Public Health and the Environment

By CMTA Staff

Capitol Update, March 25, 2005 Share this on FacebookTweet thisEmail this to a friend

Many environmental bills introduced this year presume that the public health is at serious risk and that California is not doing enough to protect its citizens from public health hazards.  CMTA believes that the bills are based on fears that are not supported by sound science.

For example, SB 490 (Alan Lowenthal, D-Long Beach), suggests that the government of the Netherlands has more health expertise and is doing a better job protecting the public than California and the United States Government. The bill commissions the Office of Environmental Health Hazards Assessment to work with the Netherlands to put together a reconciliation of their list of substances posing hazards to public health minus California’s Prop 65 and submit a report to the legislature by 3/1/06.

Senator Deborah Ortiz (D-Sacramento) has introduced SB 162, which would create a State Department of Public Health.  Along with the creation of this department would be the appointment of a State Health Officer and a Public Health Board.  

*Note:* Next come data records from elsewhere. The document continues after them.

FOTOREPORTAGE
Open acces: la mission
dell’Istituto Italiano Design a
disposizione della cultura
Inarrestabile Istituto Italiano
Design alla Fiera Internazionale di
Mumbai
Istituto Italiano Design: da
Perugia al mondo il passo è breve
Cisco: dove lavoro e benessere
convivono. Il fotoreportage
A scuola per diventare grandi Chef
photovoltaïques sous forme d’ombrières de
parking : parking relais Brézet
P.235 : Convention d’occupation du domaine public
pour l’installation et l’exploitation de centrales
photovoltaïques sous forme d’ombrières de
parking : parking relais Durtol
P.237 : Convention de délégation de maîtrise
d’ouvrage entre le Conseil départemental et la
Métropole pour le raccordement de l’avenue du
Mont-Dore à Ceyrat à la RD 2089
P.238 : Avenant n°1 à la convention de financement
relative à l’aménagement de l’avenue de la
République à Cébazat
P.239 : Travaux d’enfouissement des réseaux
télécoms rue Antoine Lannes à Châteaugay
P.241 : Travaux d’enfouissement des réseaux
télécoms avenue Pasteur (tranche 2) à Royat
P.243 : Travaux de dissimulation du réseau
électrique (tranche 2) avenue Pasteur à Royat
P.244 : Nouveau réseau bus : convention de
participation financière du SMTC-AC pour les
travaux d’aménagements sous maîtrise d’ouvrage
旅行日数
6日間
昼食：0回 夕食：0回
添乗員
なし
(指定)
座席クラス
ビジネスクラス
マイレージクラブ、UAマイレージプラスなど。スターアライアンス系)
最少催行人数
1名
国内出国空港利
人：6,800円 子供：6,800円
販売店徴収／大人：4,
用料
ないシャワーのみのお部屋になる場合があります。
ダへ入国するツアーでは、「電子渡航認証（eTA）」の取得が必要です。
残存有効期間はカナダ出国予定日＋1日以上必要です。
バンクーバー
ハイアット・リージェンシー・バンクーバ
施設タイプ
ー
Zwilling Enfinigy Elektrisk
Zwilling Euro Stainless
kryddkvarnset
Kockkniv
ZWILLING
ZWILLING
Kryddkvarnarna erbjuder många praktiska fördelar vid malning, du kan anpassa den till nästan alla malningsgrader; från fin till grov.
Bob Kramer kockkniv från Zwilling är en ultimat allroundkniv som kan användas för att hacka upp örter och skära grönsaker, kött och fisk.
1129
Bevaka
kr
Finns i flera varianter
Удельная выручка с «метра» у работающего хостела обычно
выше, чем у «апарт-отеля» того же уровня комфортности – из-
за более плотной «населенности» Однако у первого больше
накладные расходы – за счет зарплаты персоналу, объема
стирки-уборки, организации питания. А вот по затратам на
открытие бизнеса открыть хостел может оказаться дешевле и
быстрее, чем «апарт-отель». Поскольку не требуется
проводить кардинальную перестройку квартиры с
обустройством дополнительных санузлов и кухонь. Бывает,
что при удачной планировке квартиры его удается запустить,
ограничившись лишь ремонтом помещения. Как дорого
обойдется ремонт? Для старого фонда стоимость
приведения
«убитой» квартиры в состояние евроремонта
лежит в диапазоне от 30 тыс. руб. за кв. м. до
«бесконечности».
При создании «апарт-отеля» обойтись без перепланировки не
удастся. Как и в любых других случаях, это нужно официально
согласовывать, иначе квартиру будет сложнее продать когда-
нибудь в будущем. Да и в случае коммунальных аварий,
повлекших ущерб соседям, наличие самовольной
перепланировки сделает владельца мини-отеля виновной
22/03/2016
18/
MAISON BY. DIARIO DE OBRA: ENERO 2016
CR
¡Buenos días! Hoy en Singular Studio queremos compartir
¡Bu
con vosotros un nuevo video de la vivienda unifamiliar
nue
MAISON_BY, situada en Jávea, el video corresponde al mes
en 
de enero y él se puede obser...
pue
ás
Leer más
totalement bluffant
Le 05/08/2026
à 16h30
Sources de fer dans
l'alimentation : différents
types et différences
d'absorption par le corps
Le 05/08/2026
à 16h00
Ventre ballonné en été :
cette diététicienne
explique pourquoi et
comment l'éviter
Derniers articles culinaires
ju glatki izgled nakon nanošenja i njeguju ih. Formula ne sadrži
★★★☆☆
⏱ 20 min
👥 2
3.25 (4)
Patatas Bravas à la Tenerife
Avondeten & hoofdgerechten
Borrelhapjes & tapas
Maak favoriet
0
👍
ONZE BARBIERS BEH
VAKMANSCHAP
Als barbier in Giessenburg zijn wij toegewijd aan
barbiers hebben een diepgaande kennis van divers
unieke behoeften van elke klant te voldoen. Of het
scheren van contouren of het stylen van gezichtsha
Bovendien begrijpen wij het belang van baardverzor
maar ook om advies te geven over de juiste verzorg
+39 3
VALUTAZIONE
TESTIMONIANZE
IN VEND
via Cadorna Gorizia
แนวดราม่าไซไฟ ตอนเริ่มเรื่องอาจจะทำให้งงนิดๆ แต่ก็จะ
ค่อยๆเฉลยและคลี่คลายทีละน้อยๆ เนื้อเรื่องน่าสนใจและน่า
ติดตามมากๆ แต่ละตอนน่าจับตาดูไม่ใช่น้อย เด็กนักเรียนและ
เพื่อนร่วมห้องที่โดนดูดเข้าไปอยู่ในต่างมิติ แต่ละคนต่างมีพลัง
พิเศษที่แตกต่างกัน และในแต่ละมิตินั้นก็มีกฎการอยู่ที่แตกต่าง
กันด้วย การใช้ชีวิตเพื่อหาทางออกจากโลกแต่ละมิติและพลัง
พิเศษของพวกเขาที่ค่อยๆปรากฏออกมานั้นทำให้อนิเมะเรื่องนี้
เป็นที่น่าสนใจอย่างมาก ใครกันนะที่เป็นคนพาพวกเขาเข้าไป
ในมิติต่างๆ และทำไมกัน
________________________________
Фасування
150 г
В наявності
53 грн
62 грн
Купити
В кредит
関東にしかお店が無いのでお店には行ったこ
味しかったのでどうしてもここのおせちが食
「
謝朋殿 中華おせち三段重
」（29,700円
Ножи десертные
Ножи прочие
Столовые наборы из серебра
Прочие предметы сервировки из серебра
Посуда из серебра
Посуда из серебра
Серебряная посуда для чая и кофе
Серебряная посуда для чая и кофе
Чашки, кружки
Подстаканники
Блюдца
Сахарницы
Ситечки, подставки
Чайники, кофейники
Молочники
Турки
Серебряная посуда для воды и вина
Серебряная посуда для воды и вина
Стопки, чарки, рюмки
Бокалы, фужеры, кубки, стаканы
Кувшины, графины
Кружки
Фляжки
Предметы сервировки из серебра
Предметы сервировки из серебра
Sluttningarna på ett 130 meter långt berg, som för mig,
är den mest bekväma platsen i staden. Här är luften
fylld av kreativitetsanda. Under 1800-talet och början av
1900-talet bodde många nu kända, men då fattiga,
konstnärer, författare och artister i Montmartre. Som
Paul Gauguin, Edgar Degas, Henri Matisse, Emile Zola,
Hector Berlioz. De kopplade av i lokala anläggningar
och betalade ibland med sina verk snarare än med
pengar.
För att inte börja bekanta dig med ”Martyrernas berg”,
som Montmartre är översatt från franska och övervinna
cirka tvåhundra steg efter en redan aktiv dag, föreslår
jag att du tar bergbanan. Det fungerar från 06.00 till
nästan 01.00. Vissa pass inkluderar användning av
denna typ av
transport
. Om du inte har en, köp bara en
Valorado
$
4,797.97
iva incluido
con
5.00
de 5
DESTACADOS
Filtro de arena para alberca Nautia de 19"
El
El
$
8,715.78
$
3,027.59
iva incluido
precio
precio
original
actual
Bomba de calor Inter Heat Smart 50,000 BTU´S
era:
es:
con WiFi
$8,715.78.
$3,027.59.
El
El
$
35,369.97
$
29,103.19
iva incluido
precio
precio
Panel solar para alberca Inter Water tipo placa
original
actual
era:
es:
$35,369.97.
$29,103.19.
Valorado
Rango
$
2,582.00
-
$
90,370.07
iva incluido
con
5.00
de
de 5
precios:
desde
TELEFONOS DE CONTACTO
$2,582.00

Senator Ortiz and Senate President Pro Temp Don Perata (D-Oakland) have also reintroduced, in SB 600, a new version of the Ortiz biomonitoring bill from last year.  Senator Martha Escutia (D-Norwalk) has reintroduced, in SB 849, her environmental health tracking bill and Assemblymember Wilma Chan (D-Oakland) has reintroduced, in AB 289, a revised version of her bill from last year requiring analytical methods from chemical manufacturers.  Both of these bills support Ortiz’s biomonitoring bill.  All three bills are silent on how the new programs will be funded.

CMTA will provide testimony on the impacts of these bills on manufacturers and the need to rely on sound science in making judgments about risks to public health. However, it is possible that a number of these bills will sail through the democrat majority in the Legislature and land on the Governor’s desk.